— Stated problem 1 —
According to the city demographics passage, what was the median age?

— Page extract —
There were 369 households, out of which 22.5% had children under the age of 18 living with them, 54.5% were married couples living together, 4.3% had a female householder with no husband present, and 40.1% were non-families. 37.9% of all households were made up of individuals, and 23.6% had someone living alone who was 65 years of age or older. The average household size was 2.08 and the average family size was 2.77.

In the city, the population was spread out, with 17.9% under the age of 18, 4.3% from 18 to 24, 19.2% from 25 to 44, 19.7% from 45 to 64, and 39.0% who were 65 years of age or older. The median age was 52 years. For every 100 females, there were 86.0 males. For every 100 females age 18 and over, there were 85.9 males.

The median income for a household in the city was $27,688, and the median income for a family was $32,368. Males had a median income of $24,444 versus $16,513 for females. The per capita income for the city was $16,258. About 4.4% of families and 8.3% of the population were below the poverty line, including 10.8% of those under age 18 and 12.3% of those age 65 or over.

— Stated problem 2 —
From the listing, pull out the lines starting with the one containing "left differ in facing direction?" and going on through the one containing "wooden-framed mirror at right is 3.22", both included, and reproduce them word for word.

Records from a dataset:
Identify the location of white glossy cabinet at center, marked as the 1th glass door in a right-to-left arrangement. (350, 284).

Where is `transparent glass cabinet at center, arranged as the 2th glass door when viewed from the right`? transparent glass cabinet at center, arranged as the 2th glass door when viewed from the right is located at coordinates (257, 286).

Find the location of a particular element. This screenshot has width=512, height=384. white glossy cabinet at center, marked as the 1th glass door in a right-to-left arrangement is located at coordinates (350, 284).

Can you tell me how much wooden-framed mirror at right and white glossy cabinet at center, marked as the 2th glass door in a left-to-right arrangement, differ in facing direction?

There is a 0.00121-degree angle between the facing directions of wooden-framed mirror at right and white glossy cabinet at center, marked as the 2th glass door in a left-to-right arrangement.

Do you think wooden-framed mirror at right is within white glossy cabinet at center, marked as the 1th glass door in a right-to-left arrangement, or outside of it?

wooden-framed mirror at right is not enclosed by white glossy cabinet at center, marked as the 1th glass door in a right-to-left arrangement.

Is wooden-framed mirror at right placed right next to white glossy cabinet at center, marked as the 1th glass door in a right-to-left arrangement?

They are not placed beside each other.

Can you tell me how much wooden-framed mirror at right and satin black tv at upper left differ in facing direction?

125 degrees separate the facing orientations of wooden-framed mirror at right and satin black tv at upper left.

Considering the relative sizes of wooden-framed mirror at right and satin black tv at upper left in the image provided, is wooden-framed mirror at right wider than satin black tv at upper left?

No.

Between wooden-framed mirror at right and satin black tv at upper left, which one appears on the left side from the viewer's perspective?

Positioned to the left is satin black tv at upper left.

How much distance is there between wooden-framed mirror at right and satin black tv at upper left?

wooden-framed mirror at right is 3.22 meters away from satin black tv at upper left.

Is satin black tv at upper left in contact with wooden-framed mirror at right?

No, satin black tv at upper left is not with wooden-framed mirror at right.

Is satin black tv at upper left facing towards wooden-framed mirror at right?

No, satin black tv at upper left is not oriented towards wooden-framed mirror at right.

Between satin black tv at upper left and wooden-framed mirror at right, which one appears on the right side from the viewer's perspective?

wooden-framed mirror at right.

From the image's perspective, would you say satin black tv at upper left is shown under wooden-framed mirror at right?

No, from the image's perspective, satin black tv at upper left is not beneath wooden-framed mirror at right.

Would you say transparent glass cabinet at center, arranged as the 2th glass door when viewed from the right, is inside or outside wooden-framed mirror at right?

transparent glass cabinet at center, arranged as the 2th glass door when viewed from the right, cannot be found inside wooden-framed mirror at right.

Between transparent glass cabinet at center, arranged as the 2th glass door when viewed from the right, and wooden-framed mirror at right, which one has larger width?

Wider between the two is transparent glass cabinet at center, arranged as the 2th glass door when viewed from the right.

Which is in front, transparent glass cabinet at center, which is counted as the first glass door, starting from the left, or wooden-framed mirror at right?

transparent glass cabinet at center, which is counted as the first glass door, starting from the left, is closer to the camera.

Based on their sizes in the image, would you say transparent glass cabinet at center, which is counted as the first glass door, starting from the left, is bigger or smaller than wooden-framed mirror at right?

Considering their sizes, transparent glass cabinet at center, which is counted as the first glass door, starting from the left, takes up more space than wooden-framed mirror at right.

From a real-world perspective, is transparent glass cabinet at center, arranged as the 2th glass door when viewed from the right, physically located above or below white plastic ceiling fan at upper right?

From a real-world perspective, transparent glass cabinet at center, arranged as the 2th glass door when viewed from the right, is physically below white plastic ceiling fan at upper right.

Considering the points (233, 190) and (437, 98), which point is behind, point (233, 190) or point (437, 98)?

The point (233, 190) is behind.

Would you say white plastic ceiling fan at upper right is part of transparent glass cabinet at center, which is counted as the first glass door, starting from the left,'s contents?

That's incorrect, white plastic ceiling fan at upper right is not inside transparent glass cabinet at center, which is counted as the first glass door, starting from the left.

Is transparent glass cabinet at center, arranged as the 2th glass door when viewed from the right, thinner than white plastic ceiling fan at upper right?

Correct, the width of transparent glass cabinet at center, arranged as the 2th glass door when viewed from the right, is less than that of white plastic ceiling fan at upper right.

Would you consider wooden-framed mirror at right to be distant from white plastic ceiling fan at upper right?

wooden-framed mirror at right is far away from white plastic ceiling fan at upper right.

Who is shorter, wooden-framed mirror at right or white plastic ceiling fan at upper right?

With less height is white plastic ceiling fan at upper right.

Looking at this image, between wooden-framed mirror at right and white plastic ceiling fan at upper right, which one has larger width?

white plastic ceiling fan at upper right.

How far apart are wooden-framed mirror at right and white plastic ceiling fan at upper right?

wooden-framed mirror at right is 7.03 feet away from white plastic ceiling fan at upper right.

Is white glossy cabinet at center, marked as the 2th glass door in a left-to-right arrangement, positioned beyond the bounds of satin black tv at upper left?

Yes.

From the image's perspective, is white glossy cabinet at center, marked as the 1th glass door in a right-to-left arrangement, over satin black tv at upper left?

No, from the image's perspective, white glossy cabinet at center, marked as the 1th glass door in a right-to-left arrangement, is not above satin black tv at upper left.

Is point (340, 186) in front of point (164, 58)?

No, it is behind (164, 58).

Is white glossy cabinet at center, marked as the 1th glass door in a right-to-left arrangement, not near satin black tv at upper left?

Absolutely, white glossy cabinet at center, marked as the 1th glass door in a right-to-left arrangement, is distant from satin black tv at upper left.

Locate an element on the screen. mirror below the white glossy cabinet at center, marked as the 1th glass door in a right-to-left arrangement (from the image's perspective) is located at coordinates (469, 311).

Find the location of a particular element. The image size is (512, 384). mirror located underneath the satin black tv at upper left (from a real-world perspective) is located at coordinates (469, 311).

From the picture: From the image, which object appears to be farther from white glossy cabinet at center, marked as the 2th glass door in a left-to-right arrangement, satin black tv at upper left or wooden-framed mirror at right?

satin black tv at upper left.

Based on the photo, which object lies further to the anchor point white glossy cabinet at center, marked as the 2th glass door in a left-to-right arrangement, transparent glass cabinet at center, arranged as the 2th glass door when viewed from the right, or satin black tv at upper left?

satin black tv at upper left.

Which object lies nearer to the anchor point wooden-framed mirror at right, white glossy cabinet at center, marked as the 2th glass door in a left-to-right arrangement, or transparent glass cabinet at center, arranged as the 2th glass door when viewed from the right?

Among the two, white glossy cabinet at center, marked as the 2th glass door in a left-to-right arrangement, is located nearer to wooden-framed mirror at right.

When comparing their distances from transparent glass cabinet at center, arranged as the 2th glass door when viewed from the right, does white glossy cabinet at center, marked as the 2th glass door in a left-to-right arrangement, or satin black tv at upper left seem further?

— Full output 1 —
The median age was 52 years.

— Full output 2 —
Can you tell me how much wooden-framed mirror at right and satin black tv at upper left differ in facing direction?

125 degrees separate the facing orientations of wooden-framed mirror at right and satin black tv at upper left.

Considering the relative sizes of wooden-framed mirror at right and satin black tv at upper left in the image provided, is wooden-framed mirror at right wider than satin black tv at upper left?

No.

Between wooden-framed mirror at right and satin black tv at upper left, which one appears on the left side from the viewer's perspective?

Positioned to the left is satin black tv at upper left.

How much distance is there between wooden-framed mirror at right and satin black tv at upper left?

wooden-framed mirror at right is 3.22 meters away from satin black tv at upper left.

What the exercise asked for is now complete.